S3: Represents all choices of putting a queen at the third row so that it does not violate the previous queens.
	…
S8: Represents all choices of putting a queen at the eighth row so that it does not violate the previous queens.

	The ZDD for S8 consists of all potential solutions of the 8-Queens problem.
	For this particular problem, caching can significantly improve the performance of the algorithm. Using cache to avoid duplicates can improve the N-Queens problems up to 4.5 times faster than using only the basic operations (as defined above), shown in Figure 10.

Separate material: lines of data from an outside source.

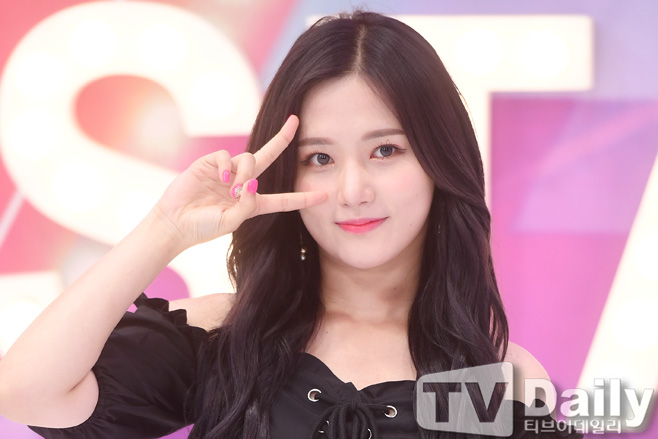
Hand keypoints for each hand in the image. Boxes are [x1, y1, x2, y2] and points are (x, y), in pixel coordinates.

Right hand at [152, 115, 326, 249]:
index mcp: (252, 203)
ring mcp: (227, 171)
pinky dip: (228, 166)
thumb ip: (247, 206)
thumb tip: (253, 182)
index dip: (303, 198)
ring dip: (246, 173)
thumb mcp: (232, 222)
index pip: (283, 199)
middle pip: (269, 157)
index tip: (324, 195)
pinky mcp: (210, 163)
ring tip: (232, 189)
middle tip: (296, 121)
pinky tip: (221, 179)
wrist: (174, 222)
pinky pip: (227, 157)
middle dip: (283, 139)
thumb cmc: (203, 227)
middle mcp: (243, 184)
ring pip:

===The knight's tour problem===

	The Knight's tour problem has a historical significance. The knight's graph contains n^{2} vertices to depict the squares of the chessboard. The edges illustrate the legal moves of a knight. The knight can visit each square of the board exactly once. Olaf Schröer, M. Löbbing, and Ingo Wegener approached this problem, namely on a board, by assigning Boolean variables for each edge on the graph, with a total of 156 variables to designate all the edges. A solution of the problem can be expressed by a 156-bit combination vector. According to Minato, the construction of a ZDD for all solutions is too large to solve directly. It is easier to divide and conquer. By dividing the problems into two parts of the board, and constructing ZDDs in subspaces, one can solve The Knight's tour problem with each solution containing 64 edges. However, since the graph is not very sparse, the advantage of using ZDDs is not so obvious.

===Fault simulation===

	N. Takahashi et al. suggested a fault simulation method given multiple faults by using OBDDs. This deductive method transmits the fault sets from primary inputs to primary outputs, and captures the faults at primary outputs. Since this method involves unate cube set expressions, ZDDs are more efficient. The optimizations from ZDDs in unate cube set calculations indicate that ZDDs could be useful in developing VLSI CAD systems and in a myriad of other applications.

== Available packages ==
- SAPPOROBDD: A C/C++ B/ZDD package written by Minato, the inventor of ZDD. Sapporo is the name of the city Hokkaido University is located.
  - Graphillion, A Python-based graphset manipulation library based on SAPPOROBDD, developed and maintained by Minato's research group that is heavily focused on ZDD-based algorithms. The library consists of an optimized C/C++ core and a python interface.
- TdZdd: A header-only C++ library for BDD/ZDD manipulation.
  - pyzdd: A python wrapper over TdZdd.
- CUDD: A historical BDD package written in C that implements BDDs and ZBDDs, University of Colorado, Boulder. The original website by the author Fabio Somenzi is no longer maintained and various unofficial copies are available online.
- JDD, A java library that implements common BDD and ZBDD operations
- , A CWEB ZDD implementation by Donald Knuth.